A father's advice to his son how to conduct himself in the world: Don't tell all you think, or put into action thoughts out of harmony or proportion with the occasion. Be friendly, but not common; don't dull your palm by effusively shaking hands with every chance newcomer. Avoid quarrels if you can, but if they are forced on you, give a good account of yourself. Hear every man's censure (opinion), but express your own ideas to few. Dress well, but not ostentatiously. Neither borrow nor lend. And guarantee yourself against being false to others by setting up the high moral principle of being true to yourself.

Give thy thoughts no tongue,

Nor any unproportion'd thought his act.

Be thou familiar, but by no means vulgar;

The friends thou hast, and their adoption tried,

Grapple them to thy soul with hoops of steel;

But do not dull thy palm with entertainment

Of each new-hatch'd, unfledg'd comrade. Beware

Of entrance to a quarrel, but, being in,

Bear 't that th' opposed may beware of thee.

Give every man thine ear, but few thy voice;

Take each man's censure, but reserve thy judgment.

Costly thy habit as thy purse can buy,

But not express'd in fancy; rich, not gaudy;

For the apparel oft proclaims the man.

Neither a borrower, nor a lender be;

For loan oft loses both itself and friend,

And borrowing dulls the edge of husbandry.

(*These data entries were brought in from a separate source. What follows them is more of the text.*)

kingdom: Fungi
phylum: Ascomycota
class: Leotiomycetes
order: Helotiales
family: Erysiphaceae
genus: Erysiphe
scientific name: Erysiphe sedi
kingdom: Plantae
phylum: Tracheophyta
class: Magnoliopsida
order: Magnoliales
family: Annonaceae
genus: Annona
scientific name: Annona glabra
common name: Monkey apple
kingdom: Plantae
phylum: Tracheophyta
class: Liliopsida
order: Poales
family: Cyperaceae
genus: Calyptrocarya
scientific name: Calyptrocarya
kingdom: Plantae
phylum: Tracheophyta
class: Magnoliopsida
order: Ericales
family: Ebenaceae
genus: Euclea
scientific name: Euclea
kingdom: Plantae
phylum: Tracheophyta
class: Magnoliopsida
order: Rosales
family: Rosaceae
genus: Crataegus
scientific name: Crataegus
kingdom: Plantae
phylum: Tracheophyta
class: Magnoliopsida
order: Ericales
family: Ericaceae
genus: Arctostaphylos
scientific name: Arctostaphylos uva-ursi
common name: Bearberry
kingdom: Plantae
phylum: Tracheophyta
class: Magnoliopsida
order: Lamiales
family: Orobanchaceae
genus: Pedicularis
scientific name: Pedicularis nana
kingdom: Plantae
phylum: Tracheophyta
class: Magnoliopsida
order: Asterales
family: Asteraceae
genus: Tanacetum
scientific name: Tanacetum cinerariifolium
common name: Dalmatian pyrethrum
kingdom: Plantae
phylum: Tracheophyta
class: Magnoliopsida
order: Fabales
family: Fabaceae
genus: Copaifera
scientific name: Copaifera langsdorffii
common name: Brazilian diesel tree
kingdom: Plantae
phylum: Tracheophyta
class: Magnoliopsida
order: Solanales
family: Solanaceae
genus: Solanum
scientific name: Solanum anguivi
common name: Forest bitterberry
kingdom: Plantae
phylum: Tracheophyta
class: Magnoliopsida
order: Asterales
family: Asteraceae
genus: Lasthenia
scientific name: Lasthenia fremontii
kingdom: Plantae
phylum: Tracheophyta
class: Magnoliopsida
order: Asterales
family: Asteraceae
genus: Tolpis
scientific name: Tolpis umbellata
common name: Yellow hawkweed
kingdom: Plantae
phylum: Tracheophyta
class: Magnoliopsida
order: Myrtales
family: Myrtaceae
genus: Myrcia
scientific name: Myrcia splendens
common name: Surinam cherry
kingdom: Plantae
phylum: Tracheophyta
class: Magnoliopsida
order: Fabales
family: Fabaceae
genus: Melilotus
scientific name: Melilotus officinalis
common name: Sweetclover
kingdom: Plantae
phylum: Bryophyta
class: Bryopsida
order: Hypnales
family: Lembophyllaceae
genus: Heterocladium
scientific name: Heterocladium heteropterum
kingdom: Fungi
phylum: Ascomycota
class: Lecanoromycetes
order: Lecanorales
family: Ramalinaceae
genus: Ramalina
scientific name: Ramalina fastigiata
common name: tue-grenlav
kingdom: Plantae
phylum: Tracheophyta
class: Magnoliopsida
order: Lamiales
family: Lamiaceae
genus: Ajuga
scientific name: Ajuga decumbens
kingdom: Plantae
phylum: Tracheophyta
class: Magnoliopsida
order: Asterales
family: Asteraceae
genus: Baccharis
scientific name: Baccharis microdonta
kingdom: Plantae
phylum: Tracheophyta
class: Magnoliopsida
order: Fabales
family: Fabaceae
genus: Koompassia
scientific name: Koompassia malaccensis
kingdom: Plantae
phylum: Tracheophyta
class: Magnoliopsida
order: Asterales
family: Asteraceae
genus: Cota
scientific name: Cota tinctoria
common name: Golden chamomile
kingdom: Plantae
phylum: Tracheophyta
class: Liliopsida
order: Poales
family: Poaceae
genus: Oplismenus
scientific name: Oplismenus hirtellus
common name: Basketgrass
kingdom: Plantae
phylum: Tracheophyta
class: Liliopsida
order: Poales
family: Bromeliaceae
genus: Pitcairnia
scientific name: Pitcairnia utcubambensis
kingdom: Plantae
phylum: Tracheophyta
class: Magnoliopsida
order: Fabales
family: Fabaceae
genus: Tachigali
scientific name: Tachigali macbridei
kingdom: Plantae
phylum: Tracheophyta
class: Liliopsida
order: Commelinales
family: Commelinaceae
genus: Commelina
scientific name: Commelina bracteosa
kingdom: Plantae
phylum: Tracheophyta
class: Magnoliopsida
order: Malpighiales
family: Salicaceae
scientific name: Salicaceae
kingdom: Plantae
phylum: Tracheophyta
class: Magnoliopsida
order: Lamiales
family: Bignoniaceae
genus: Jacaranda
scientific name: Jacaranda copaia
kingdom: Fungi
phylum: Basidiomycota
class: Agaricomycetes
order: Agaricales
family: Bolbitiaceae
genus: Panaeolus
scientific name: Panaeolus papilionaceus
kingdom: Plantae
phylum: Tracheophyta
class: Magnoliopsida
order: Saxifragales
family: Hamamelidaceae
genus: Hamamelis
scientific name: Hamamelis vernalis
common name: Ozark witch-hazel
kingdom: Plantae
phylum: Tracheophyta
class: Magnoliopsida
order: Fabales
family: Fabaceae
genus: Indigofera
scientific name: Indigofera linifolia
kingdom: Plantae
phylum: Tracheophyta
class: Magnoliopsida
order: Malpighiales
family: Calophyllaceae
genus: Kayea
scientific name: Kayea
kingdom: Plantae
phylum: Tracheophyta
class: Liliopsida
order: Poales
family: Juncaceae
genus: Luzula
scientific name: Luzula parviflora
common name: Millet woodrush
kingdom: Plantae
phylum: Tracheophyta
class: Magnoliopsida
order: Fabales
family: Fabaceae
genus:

This above all: to thine own self be true,

And it must follow, as the night the day,

Thou canst not then be false to any man.

William Shakespeare.


Extracting the key lines:

Neither a borrower, nor a lender be;

For loan oft loses both itself and friend,

And borrowing dulls the edge of husbandry


Two sides to an argument

Sometimes, there is only one side to the argument, though I can't think of when. Certainly, when I am trying to make a point on which I am right with Jane, she always has a different one. This human nature point is quite important: there will be many Cypriots blaming Germany for lending them too much: is a nice article on the psychology of lending and borrowing. Or, I am alas on the chubby side: whose fault is that: well, mine clearly, for eating too much, eating the wrong things, and exercising too little. But it is also the manufacturer's and retailers fault for selling me sausage rolls, fish and chips, and chocolate; and Jane's fault, for having a well stocked fridge, and making things I like. But Jane opted for an easier life by providing food her husband prefers, and the retailers take their profit, and the Government takes its tax.

Or the parent-child example: the child doesn't get outside enough, preferring Nintendo, Facebook or Ant and Dec: but the parent could have limited Internet, TV or gaming hours, and encouraged or made the child go out: but the parent gained some peace and quiet from letting the child play indoors.


And so to the Germans. German manufacturers sold Mercedes and Porsches to Greeks, who borrowed from their banks to fund these purchases; or borrowed from the car companies themselves, on HP or lease terms. And the German Government or Central Banks lent to the Greek Government, to fund motorway improvements, agricultural investments, lazy civil servants, young pensioners.

Why did the Germans do this? Because it was in their interests to do this, or they thought it was: the sale of the car recorded a profit, which could result in a dividend paid out to Herr Schmidt of Dusseldorf; and Herr Schmidt's share portfolio and his pension plan rose whilst Porsche kept recording ever increasing sales. So when he read in the papers about Greece's pending debt problems, did he worry? Not early enough, the Greeks were paying good interest rates on their debt, and they hadn't defaulted before, at least in Herr Schmidt's memory. We tend to forget the things we don't want to remember: how many Brits remember that Britain has defaulted on its debts before now?


In summary, the Greeks and the Cypriots shouldn't have borrowed; should have taxed themselves more; should have spent less, and retired later. But other Governments, bankers and lenders generally permitted this, encouraged it, making good profits in the meantime: or so they thought: we now know they were unreserved, they should have realised that the chubby child of husband would me day be their even bigger problem, but it is human nature to ignore such future possibilities.

Shakespeare was right: everything is in Polonius's three lines.